The people I have met from the residents to executives in the hospital. I feel so much more enriched by them. The residents are at the start of their journey, and I love watching them blossom. At the same time, I am learning about the operations of an institution. I have a voice!

What informs your leadership style? What one skill would you recommend a future female leader in medicine cultivate?
Passion and commitment. Being a leader is not about ruling; it's about cultivating and tapping into everyone's greatest potential.

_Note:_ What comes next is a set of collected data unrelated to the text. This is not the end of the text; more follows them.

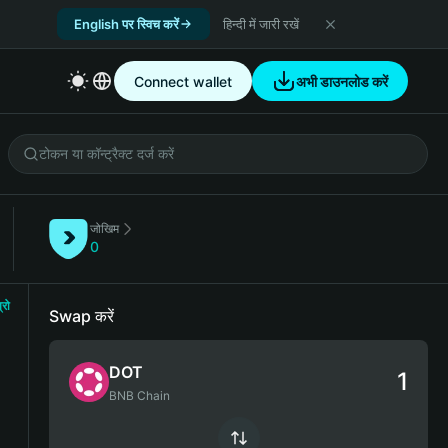
English पर स्विच करें
हिन्दी में जारी रखें
Connect wallet
अभी डाउनलोड करें
जोखिम
0
्रो
Swap करें
DOT
BNB Chain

At GBMC, our vision is to take care of patients as if they were our own loved ones. Who are you picturing when you care for patients?
My mom!

What accomplishment are you most proud of in your professional career?
I am proud of every step I have taken in my career, not one particular thing. It is a journey for me, and everything builds off each step.

What has helped you navigate challenges or barriers to achieving your success?
My husband and children provide me endless support and I have found the most incredible mentor at GBMC, so barriers have been insignificant, at least to my morale!

What do you do to decompress?
Work out and binge-watch Netflix. Sometimes DIY projects are just the thing I need to clear my head. And who doesn't love a good glass of red wine?

What do you think the future of medicine looks like for women?
Women are changing the face of medicine by virtue of work-life balance choices. I see more job-sharing emergence.

What does being a women in medicine mean to you?
Being a woman in medicine is a very natural thing for me but I do get the sense that we are on a frontier. I love being a role model for other women and especially my daughters. I want them to know they can achieve any goal they chose and that they should always be the ones to choose how they want to live and what they want to do.